Under the existing foreign source income measures there is a distinction between foreign trusts that are controlled by residents of Australia and other foreign trusts. There are two types of controlled foreign trust (CFT):

trust estate to which an Australian has transferred certain property or services to which Division 6AAA applies; or
controlled foreign trust as defined in Part X. These are, broadly, trust estates where five or fewer Australian residents have 50 per cent or more of the interests in either the income or the corpus of the trust.

If a taxpayer is an attributable taxpayer in respect of either type of controlled foreign trust during the notional accounting period of the trust for FIF purposes, the taxpayer will be excluded from the FIF measures in respect of any interest in that trust estate [section 493]. Instead, they will be required to calculate the net income of the trust for the purposes of Division 6 (using a modified attribution percentage calculation), or the attributable income of the controlled foreign trust for the purposes of Division 6AAA of Part III of the Principal Act.
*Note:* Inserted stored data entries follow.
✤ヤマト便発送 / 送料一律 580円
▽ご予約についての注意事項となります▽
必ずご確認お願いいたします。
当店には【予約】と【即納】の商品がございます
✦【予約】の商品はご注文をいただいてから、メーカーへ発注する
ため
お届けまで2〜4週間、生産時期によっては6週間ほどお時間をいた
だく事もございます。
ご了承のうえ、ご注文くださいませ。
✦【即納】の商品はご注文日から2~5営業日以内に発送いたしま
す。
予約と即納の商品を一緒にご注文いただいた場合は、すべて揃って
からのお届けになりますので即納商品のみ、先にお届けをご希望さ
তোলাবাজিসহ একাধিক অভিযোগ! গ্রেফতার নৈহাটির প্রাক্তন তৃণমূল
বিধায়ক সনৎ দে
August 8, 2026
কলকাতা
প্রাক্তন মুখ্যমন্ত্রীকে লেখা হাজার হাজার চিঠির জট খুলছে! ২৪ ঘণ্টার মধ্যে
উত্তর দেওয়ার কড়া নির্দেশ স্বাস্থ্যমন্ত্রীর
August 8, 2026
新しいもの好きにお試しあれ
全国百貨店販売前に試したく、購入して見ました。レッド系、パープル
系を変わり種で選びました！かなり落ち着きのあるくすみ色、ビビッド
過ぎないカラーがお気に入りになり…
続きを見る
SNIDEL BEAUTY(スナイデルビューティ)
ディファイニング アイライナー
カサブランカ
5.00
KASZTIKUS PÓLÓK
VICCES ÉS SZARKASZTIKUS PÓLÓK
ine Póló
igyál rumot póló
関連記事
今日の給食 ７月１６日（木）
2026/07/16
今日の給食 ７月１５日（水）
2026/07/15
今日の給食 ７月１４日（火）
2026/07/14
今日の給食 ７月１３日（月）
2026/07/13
Even though an attributable taxpayer in a controlled foreign trust to which Part X applies will not be subject to the FIF measures in respect of the interest in the controlled foreign trust, it is possible that trust estate will have an interest in another entity which is a FIF. Where the taxpayer, through the controlled foreign trust, is not an attributable taxpayer in respect of the lower tier FIF (be it a company or a trust estate), the FIF measures apply in the calculation of the net income or attributable income of the controlled foreign trust (refer to Chapter 25).